• [Problem to work on]
For the records that follow, restate each one word for word and leave the images behind.

• [Material supplied]
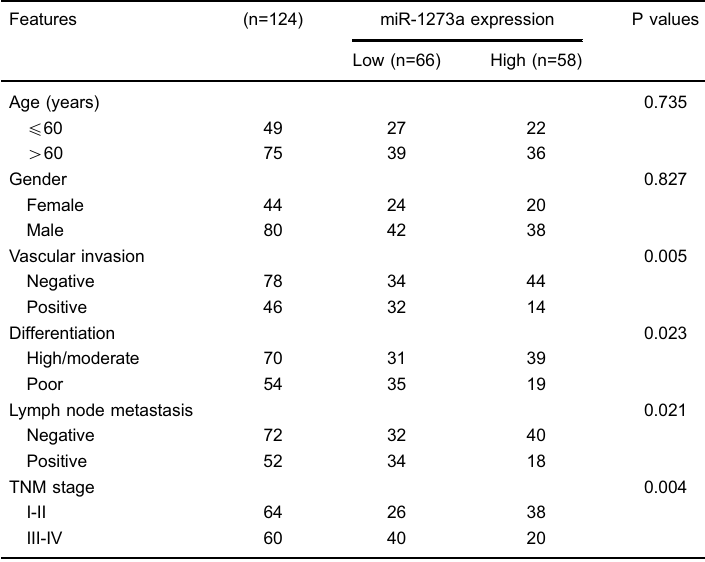
Table 1. Association of miR-1273a expression level with clinical characteristics of colon cancer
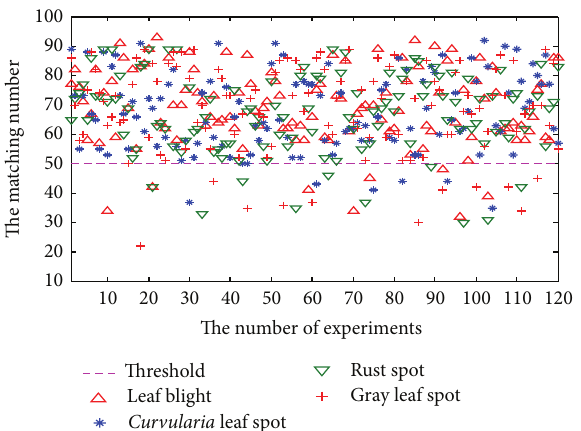
Figure 16: Recognition rates between the same diseases.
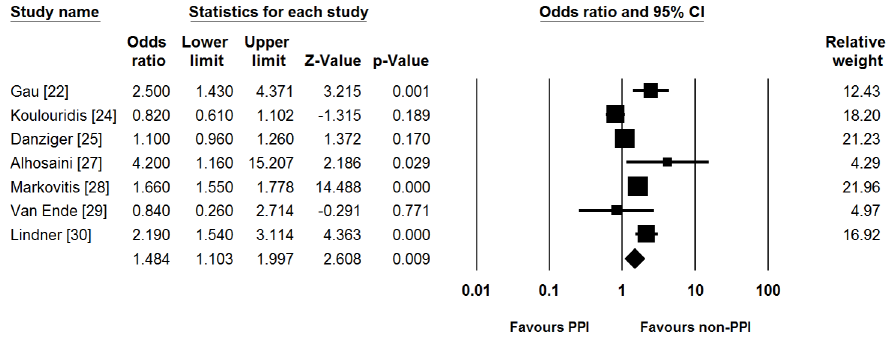
Figure 2. Forest plots for risk of hypomagnesemia. PPI, proton pump inhibitor; CI, confidence interval.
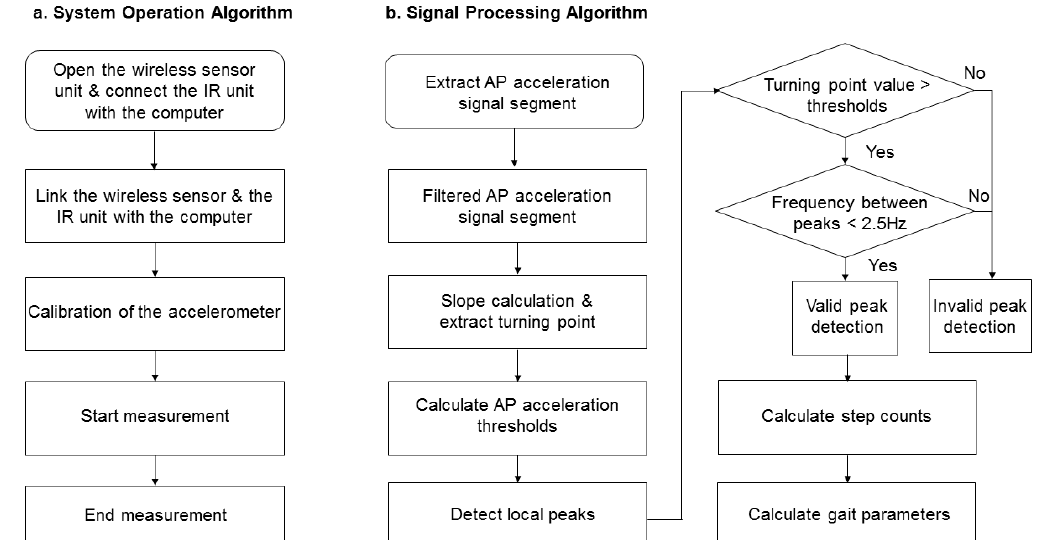
Figure 4. Flowchart of the system operation algorithm ( a ) and acceleration signal-processing algorithm ( b ). AP, anterior-posterior.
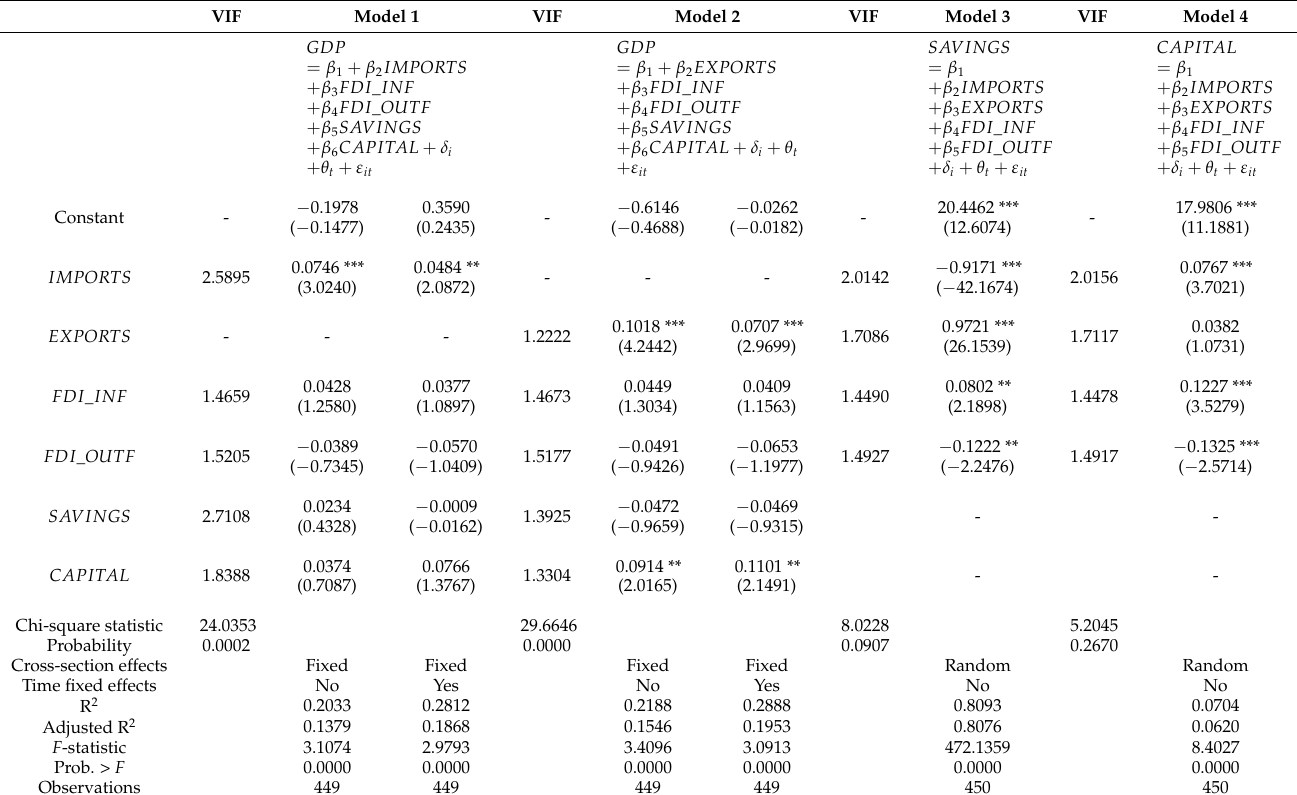
Table 3. Econometric models with cross-section fixed and random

• [Output of the task]
Table 1. Association of miR-1273a expression level with clinical characteristics of colon cancer
Figure 16: Recognition rates between the same diseases.
Figure 2. Forest plots for risk of hypomagnesemia. PPI, proton pump inhibitor; CI, confidence interval.
Figure 4. Flowchart of the system operation algorithm ( a ) and acceleration signal-processing algorithm ( b ). AP, anterior-posterior.
Table 3. Econometric models with cross-section fixed and random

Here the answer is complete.